Workflow Orchestration (`workflow_orchestration/`)¶

Primary Workflow¶

# configs/workflow_orchestration/primary_workflow/react_primary.yaml
workflow:
  type: "react"
  max_iterations: 10
  convergence_threshold: 0.95

  steps:
    - name: "thought"
      type: "reasoning"
      required: true

    - name: "action"
      type: "tool_execution"
      required: true

    - name: "observation"
      type: "result_processing"
      required: true

Multi-Agent Systems¶

# configs/workflow_orchestration/multi_agent_systems/default_multi_agent.yaml
multi_agent:
  enabled: true
  max_agents: 5
  communication_protocol: "message_passing"

  agents:
    - role: "coordinator"
      model: "anthropic:claude-sonnet-4-0"
      capabilities: ["planning", "monitoring"]

    - role: "specialist"
      model: "anthropic:claude-sonnet-4-0"
      capabilities: ["analysis", "execution"]
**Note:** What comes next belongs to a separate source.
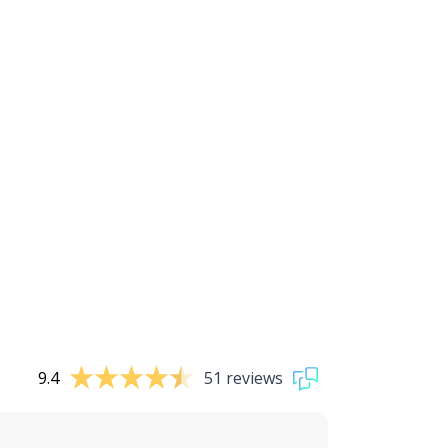
9.4
51 reviews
Configuration Composition¶

DeepCritical supports flexible configuration composition:

# Use specific configuration components
uv run deepresearch \
  --config-name=config_with_modes \
  --config-path=configs/bioinformatics \
  --config-path=configs/rag \
  question="Bioinformatics research query"

# Override specific parameters
uv run deepresearch \
  question="Custom question" \
  flows.prime.enabled=true \
  flows.bioinformatics.data_sources.go.year_min=2023 \
  model.temperature=0.8

Environment Variables¶

Many configurations support environment variable substitution:

# In any config file
api_keys:
  anthropic: "${oc.env:ANTHROPIC_API_KEY}"
  openai: "${oc.env:OPENAI_API_KEY}"

database:
  password: "${oc.env:DATABASE_PASSWORD}"
  host: "${oc.env:DATABASE_HOST,localhost}"

Best Practices¶

Start Simple: Begin with basic configurations and add complexity as needed
Use Composition: Leverage Hydra's composition features for reusable components
Environment Variables: Use environment variables for sensitive data
Documentation: Document custom configurations for team use
Validation: Test configurations before production deployment
Version Control: Keep configuration files in version control
Backups: Maintain backups of critical configurations

Troubleshooting¶

Common Configuration Issues¶

Missing Required Parameters:

# Check configuration structure
uv run deepresearch --cfg job

# Validate against schemas
uv run deepresearch --config-name=my_config --cfg job

Environment Variable Issues:

# Check environment variable resolution
export MY_VAR="test_value"
uv run deepresearch hydra.verbose=true question="test"

Configuration Conflicts:

# Check configuration precedence
uv run deepresearch --cfg path

# Use specific config files
uv run deepresearch --config-path=configs/bioinformatics question="test"

For more detailed information about specific configuration areas, see the API Reference and individual flow documentation.